それはユーキリンス士官学校。いや、魔術大国であるウィルヘルムにおいて、最重要のイベントとも言っていい。
魔力の数値化。魔力値と呼ばれるそれは、つまり優劣を付けると言うことでもあり、皆自身の強さを示そうと血眼になって魔力を高めようとする。
そしてこの魔力測定の平均値は100と言われる。それ以上になれば羨望の眼差しが送られるし、それ以下であれば軽蔑の眼差しが向けられる。
「……魔力値だけが全てじゃないんだけどなぁ……」
「まあ、一番数値が出て優劣を付けやすいのが魔力測定だからな」
そして今アイル達は、鍛錬場の様な場所に連れてこられている。
顔を顰めてアイルがそう呟くと、苦笑いになってテグナーがそう返す。
鍛錬場の中央には大きな魔鉱石がガラス張りに囲まれ、何やら物々しい機械の様なパイプが張り巡らされている。

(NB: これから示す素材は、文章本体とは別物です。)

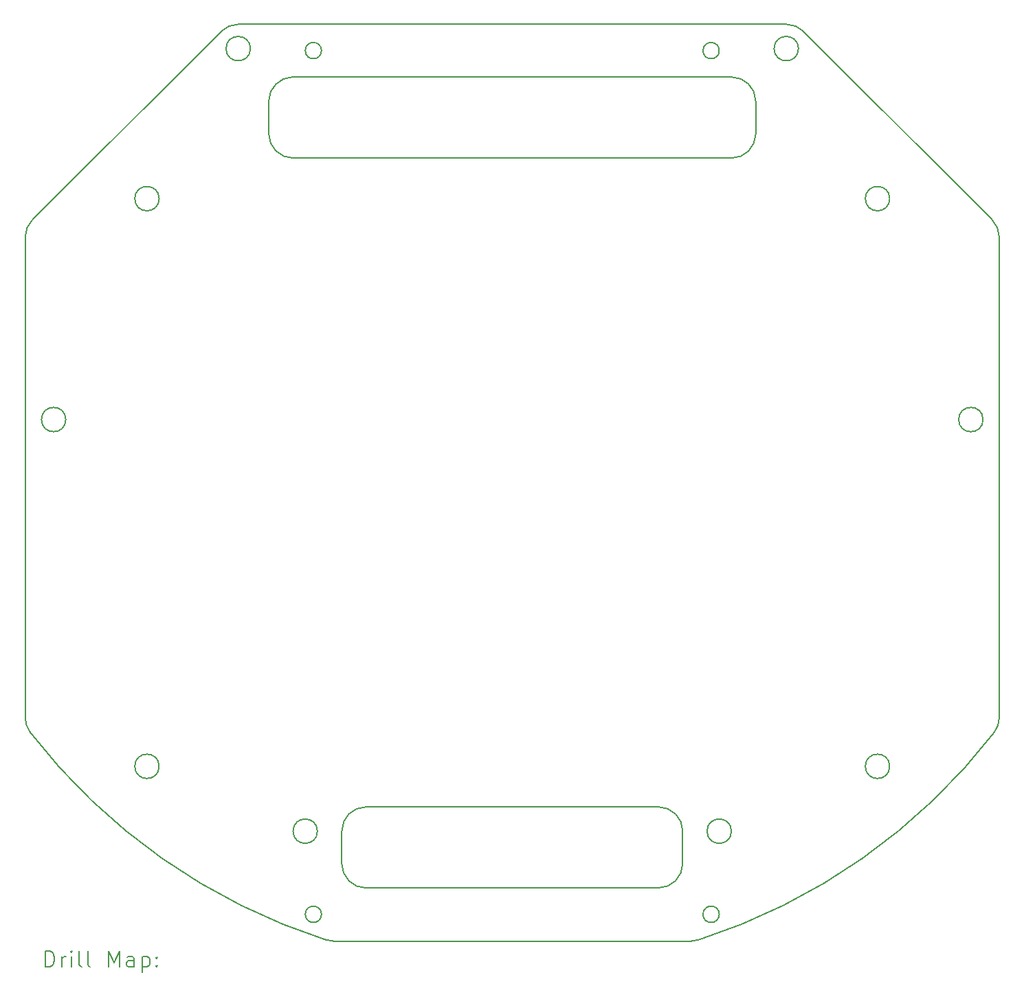
<source format=gbr>
%FSLAX45Y45*%
G04 Gerber Fmt 4.5, Leading zero omitted, Abs format (unit mm)*
G04 Created by KiCad (PCBNEW (6.0.2)) date 2022-03-28 07:25:12*
%MOMM*%
%LPD*%
G01*
G04 APERTURE LIST*
%TA.AperFunction,Profile*%
%ADD10C,0.200000*%
%TD*%
%ADD11C,0.200000*%
G04 APERTURE END LIST*
D10*
X13578200Y-9148465D02*
G75*
G03*
X13578200Y-9148465I-150000J0D01*
G01*
X21628201Y-4599201D02*
G75*
G03*
X21628201Y-4599201I-100000J0D01*
G01*
X20878201Y-14924201D02*
G75*
G03*
X21178201Y-14624201I0J300000D01*
G01*
X23728200Y-6424201D02*
G75*
G03*
X23728200Y-6424201I-150000J0D01*
G01*
X22666068Y-4362069D02*
X24990332Y-6686333D01*
X15702465Y-4274201D02*
G75*
G03*
X15490332Y-4362069I0J-299999D01*
G01*
X16078200Y-5624201D02*
G75*
G03*
X16378200Y-5924201I300000J0D01*
G01*
X16078200Y-5224201D02*
X16078200Y-5624201D01*
X25078200Y-6898465D02*
G75*
G03*
X24990332Y-6686333I-299999J0D01*
G01*
X21178201Y-14224201D02*
G75*
G03*
X20878201Y-13924201I-300000J0D01*
G01*
X16378200Y-5924201D02*
X21778201Y-5924201D01*
X21778201Y-14224201D02*
G75*
G03*
X21778201Y-14224201I-150000J0D01*
G01*
X15702465Y-4274201D02*
X22453936Y-4274201D01*
X22078201Y-5624201D02*
X22078201Y-5224201D01*
X14728200Y-6424201D02*
G75*
G03*
X14728200Y-6424201I-150000J0D01*
G01*
X13166068Y-6686333D02*
X15490332Y-4362069D01*
X13140700Y-13006350D02*
G75*
G03*
X16782932Y-15564351I5937501J4582150D01*
G01*
X25078200Y-6898465D02*
X25078200Y-12823064D01*
X13078200Y-12823064D02*
G75*
G03*
X13140700Y-13006350I300000J0D01*
G01*
X22078201Y-5224201D02*
G75*
G03*
X21778201Y-4924201I-300000J0D01*
G01*
X16978201Y-14624201D02*
G75*
G03*
X17278201Y-14924201I300000J0D01*
G01*
X17278201Y-13924201D02*
G75*
G03*
X16978201Y-14224201I0J-300000D01*
G01*
X21281658Y-15578745D02*
X16874743Y-15578745D01*
X21178201Y-14224201D02*
X21178201Y-14624201D01*
X17278201Y-13924201D02*
X20878201Y-13924201D01*
X21778201Y-5924201D02*
G75*
G03*
X22078201Y-5624201I0J300000D01*
G01*
X13166068Y-6686333D02*
G75*
G03*
X13078200Y-6898465I212131J-212132D01*
G01*
X21281658Y-15578745D02*
G75*
G03*
X21373469Y-15564351I1J299997D01*
G01*
X21373469Y-15564351D02*
G75*
G03*
X25015700Y-13006350I-2295269J7140151D01*
G01*
X13078200Y-12823064D02*
X13078200Y-6898465D01*
X23728200Y-13424201D02*
G75*
G03*
X23728200Y-13424201I-150000J0D01*
G01*
X16378200Y-4924201D02*
G75*
G03*
X16078200Y-5224201I0J-300000D01*
G01*
X22666068Y-4362069D02*
G75*
G03*
X22453936Y-4274201I-212132J-212131D01*
G01*
X22603936Y-4574201D02*
G75*
G03*
X22603936Y-4574201I-150000J0D01*
G01*
X16728200Y-4599201D02*
G75*
G03*
X16728200Y-4599201I-100000J0D01*
G01*
X15852465Y-4574201D02*
G75*
G03*
X15852465Y-4574201I-150000J0D01*
G01*
X16782932Y-15564351D02*
G75*
G03*
X16874743Y-15578745I91810J285602D01*
G01*
X21628201Y-15249201D02*
G75*
G03*
X21628201Y-15249201I-100000J0D01*
G01*
X25015700Y-13006350D02*
G75*
G03*
X25078200Y-12823064I-237500J183286D01*
G01*
X24878200Y-9148465D02*
G75*
G03*
X24878200Y-9148465I-150000J0D01*
G01*
X16728200Y-15249201D02*
G75*
G03*
X16728200Y-15249201I-100000J0D01*
G01*
X21778201Y-4924201D02*
X16378200Y-4924201D01*
X20878201Y-14924201D02*
X17278201Y-14924201D01*
X16678200Y-14224201D02*
G75*
G03*
X16678200Y-14224201I-150000J0D01*
G01*
X14728200Y-13424201D02*
G75*
G03*
X14728200Y-13424201I-150000J0D01*
G01*
X16978201Y-14624201D02*
X16978201Y-14224201D01*
D11*
X13325819Y-15899221D02*
X13325819Y-15699221D01*
X13373438Y-15699221D01*
X13402010Y-15708745D01*
X13421058Y-15727793D01*
X13430581Y-15746840D01*
X13440105Y-15784935D01*
X13440105Y-15813507D01*
X13430581Y-15851602D01*
X13421058Y-15870650D01*
X13402010Y-15889697D01*
X13373438Y-15899221D01*
X13325819Y-15899221D01*
X13525819Y-15899221D02*
X13525819Y-15765888D01*
X13525819Y-15803983D02*
X13535343Y-15784935D01*
X13544867Y-15775412D01*
X13563915Y-15765888D01*
X13582962Y-15765888D01*
X13649629Y-15899221D02*
X13649629Y-15765888D01*
X13649629Y-15699221D02*
X13640105Y-15708745D01*
X13649629Y-15718269D01*
X13659153Y-15708745D01*
X13649629Y-15699221D01*
X13649629Y-15718269D01*
X13773438Y-15899221D02*
X13754391Y-15889697D01*
X13744867Y-15870650D01*
X13744867Y-15699221D01*
X13878200Y-15899221D02*
X13859153Y-15889697D01*
X13849629Y-15870650D01*
X13849629Y-15699221D01*
X14106772Y-15899221D02*
X14106772Y-15699221D01*
X14173438Y-15842078D01*
X14240105Y-15699221D01*
X14240105Y-15899221D01*
X14421058Y-15899221D02*
X14421058Y-15794459D01*
X14411534Y-15775412D01*
X14392486Y-15765888D01*
X14354391Y-15765888D01*
X14335343Y-15775412D01*
X14421058Y-15889697D02*
X14402010Y-15899221D01*
X14354391Y-15899221D01*
X14335343Y-15889697D01*
X14325819Y-15870650D01*
X14325819Y-15851602D01*
X14335343Y-15832554D01*
X14354391Y-15823031D01*
X14402010Y-15823031D01*
X14421058Y-15813507D01*
X14516296Y-15765888D02*
X14516296Y-15965888D01*
X14516296Y-15775412D02*
X14535343Y-15765888D01*
X14573438Y-15765888D01*
X14592486Y-15775412D01*
X14602010Y-15784935D01*
X14611534Y-15803983D01*
X14611534Y-15861126D01*
X14602010Y-15880173D01*
X14592486Y-15889697D01*
X14573438Y-15899221D01*
X14535343Y-15899221D01*
X14516296Y-15889697D01*
X14697248Y-15880173D02*
X14706772Y-15889697D01*
X14697248Y-15899221D01*
X14687724Y-15889697D01*
X14697248Y-15880173D01*
X14697248Y-15899221D01*
X14697248Y-15775412D02*
X14706772Y-15784935D01*
X14697248Y-15794459D01*
X14687724Y-15784935D01*
X14697248Y-15775412D01*
X14697248Y-15794459D01*
M02*

</source>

そしてそのパイプの行き着く先に、手のひら程の空いたスペースがあった。
これが魔力測定器だ。この魔具に片手をかざし、自身の魔力を測るというものだ。
「それでは、各自配られた番号札順に並んで下さい。席順とは違うので間違えない様に」
あいも変わらず教師が淡々とそう言うと各自、自分の番号を確認しながら列を作っていく。
「じゃあ。まあテキトーに頑張ってね。テグナー」
「テキトーってなんだよ。アイルも恥になる様な数値出すなよ?」
「分かってるって」
そんな軽いやり取りをして、番号札が離れているアイルとテグナーも別れる。
皆緊張し切っていると言うのに、この二人には何故か余裕があった。